Coraz częściej pojawiają się pytania dotyczące stylu pracy i podejścia Robina van Persiego w Feyenoordzie. Dziennikarz Algemeen Dagblad, Sjoerd Mossou, zwraca uwagę, że szczególnie niecodzienne jest to, iż kilku piłkarzy otwarcie skrytykowało metody trenera. Ostatnio głos zabrali m.in. Quilindschy Hartman oraz Ramiz Zerrouki, co – jak zauważają eksperci Kenneth Perez i Arno Vermeulen – jest sygnałem niepokojącym i wartym głębszej analizy.

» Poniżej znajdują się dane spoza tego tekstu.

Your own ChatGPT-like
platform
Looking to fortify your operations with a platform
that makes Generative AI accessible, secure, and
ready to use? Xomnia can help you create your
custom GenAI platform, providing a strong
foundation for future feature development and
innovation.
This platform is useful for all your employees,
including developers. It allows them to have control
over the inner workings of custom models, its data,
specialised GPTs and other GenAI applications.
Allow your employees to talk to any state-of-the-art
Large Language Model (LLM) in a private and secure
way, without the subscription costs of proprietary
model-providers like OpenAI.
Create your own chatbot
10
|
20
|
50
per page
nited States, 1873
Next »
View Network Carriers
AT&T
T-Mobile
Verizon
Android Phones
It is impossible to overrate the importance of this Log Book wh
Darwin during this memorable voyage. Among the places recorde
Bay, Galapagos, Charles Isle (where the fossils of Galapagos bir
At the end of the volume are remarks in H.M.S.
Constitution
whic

Hartman, który tego lata przeszedł do Burnley, przyznał, że jego relacje z Van Persiem uległy pogorszeniu w momencie, gdy piłkarz odmówił przedłużenia wygasającego kontraktu. Zerrouki również otwarcie stwierdził, że kontakt i zaufanie między nim a trenerem znacznie się osłabiły.
Mossou komentuje to w programie Voetbalpraat na antenie ESPN: – Można się zastanawiać, czy empatia jest w ogóle jedną z mocnych stron Van Persiego. Być może musi się w tej sferze jeszcze rozwinąć. To zjawisko zwraca uwagę, zwłaszcza że sam trenował u takich szkoleniowców jak Ferguson czy Van Gaal. W pewnym momencie Van Gaal przestał na niego stawiać i… po prostu przestał się do niego odzywać. Na najwyższym poziomie było to wtedy czymś zupełnie normalnym. Być może Van Persie przejął właśnie taki sposób myślenia: albo się dostosowujesz, albo odpadasz.

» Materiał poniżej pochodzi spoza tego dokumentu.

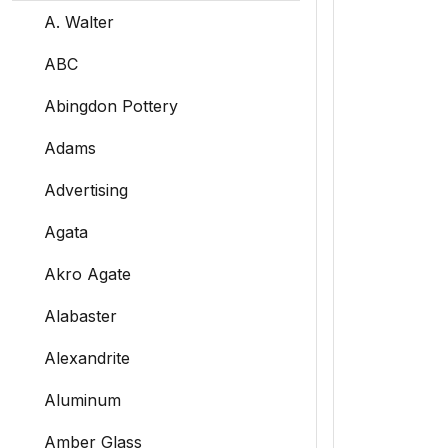
A. Walter
ABC
Abingdon Pottery
Adams
Advertising
Agata
Akro Agate
Alabaster
Alexandrite
Aluminum
Amber Glass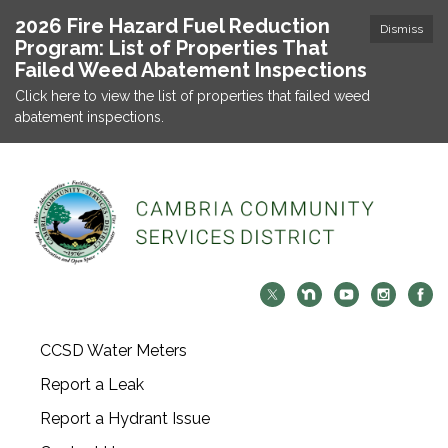
2026 Fire Hazard Fuel Reduction
Dismiss
Program: List of Properties That
Failed Weed Abatement Inspections
Click here to view the list of properties that failed weed
abatement inspections.
CCSD Water Meters
Report a Leak
Report a Hydrant Issue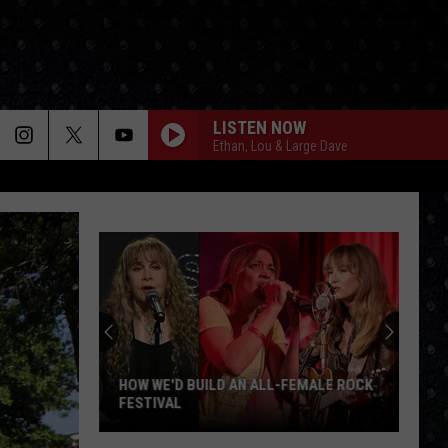
LISTEN NOW
Ethan, Lou & Large Dave
HOW WE'D BUILD AN ALL-FEMALE ROCK
FESTIVAL
How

Dyskusję rozwinął Kenneth Perez, były piłkarz m.in. AZ, Ajaksu, PSV i Twente: – Dziś empatia jest ważniejsza niż kiedykolwiek. Współczesny piłkarz jest wrażliwszy, mocniej reaguje na słowa i gesty trenera. Kiedyś wyglądało to zupełnie inaczej – niekoniecznie lepiej, ale na pewno inaczej. To po prostu kwestia stylu zarządzania.

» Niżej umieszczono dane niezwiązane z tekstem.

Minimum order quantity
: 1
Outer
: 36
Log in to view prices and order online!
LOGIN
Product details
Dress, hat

Jeszcze dalej idzie Arno Vermeulen z redakcji NOS, który uważa, że obecna sytuacja powinna stać się tematem rozmów na najwyższym szczeblu w klubie: – To nie jest pojedynczy przypadek czy chwilowe nieporozumienie. To wygląda na problem strukturalny, z którym Feyenoord musi się zmierzyć.